Jika yang menjadi misi haji adalah bagaimana melaksanakan haji yang baik, maka juga akan berakibat terhadap misi individual atau organisasional para wartawan untuk membangun pemberitaan yang memadai. Saya yakin para wartawan yang tergabung di MCH akan memaklumi tentang hal ini.
Kedua, banyak hal yang bisa diliput oleh wartawan. Di antaranya adalah pelaksanaan ibadah haji mulai dari kedatangan mereka di Tanah Suci sampai penggambaran seluk beluk pelaksanaan haji. Bagaimana mereka melakukan tawaf, sa’i, tahallul dalam paket umrah, lalu mabit di Arafah, Muzdalifah dan Mina, melempar jumrah, dan seluruh cerita tentang pelaksanaan haji. Lalu, acara-acara wisata rohani ke Jabal Rahmah, ke Goa Hira’, ke tempat wisata rohani lainnya yang saya kira juga sangat menarik untuk diberitakan.
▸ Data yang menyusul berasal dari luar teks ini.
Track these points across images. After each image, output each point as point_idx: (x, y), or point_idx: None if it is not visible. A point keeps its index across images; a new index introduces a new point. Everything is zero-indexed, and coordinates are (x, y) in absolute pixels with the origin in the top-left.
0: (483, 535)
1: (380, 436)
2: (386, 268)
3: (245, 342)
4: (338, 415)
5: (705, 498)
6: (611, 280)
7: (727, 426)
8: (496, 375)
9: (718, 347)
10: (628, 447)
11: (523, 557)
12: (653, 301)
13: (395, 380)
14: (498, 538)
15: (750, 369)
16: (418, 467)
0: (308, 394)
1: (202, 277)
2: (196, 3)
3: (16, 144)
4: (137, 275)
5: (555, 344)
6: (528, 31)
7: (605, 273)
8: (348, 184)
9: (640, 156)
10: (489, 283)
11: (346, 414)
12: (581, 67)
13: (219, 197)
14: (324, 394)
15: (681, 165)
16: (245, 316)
Dengan demikian tidak hanya berita yang ditulis berbasis peristiwa on the spot, akan tetapi juga cerita kehidupan para jamaah dengan berbagai aktivitas dan keyakinannya. Pengalaman-pengalaman religious kala bisa mencium ka’baitullah, kala bisa mendaki Jabal Rahmah, kala bisa datang ke Bi’ru Ali, kala datang di maqbarah para syuhada’ tentu semua akan menjadi berita yang menarik dalam bentuk feature yang sangat manusiawi.
Peliputan tentang situs ritual memang sudah banyak ditayangkan dan diberitakan. Akan tetapi menurut saya bahwa tentu masih ada sisi menarik yang bisa disajikan. Selama ini liputan difokuskan pada obyek situs ritualnya sehingga akan terasa kering dari sentuhan bagaimana religious experience kala ada individu yang berhubungan dengan situs ritual tersebut.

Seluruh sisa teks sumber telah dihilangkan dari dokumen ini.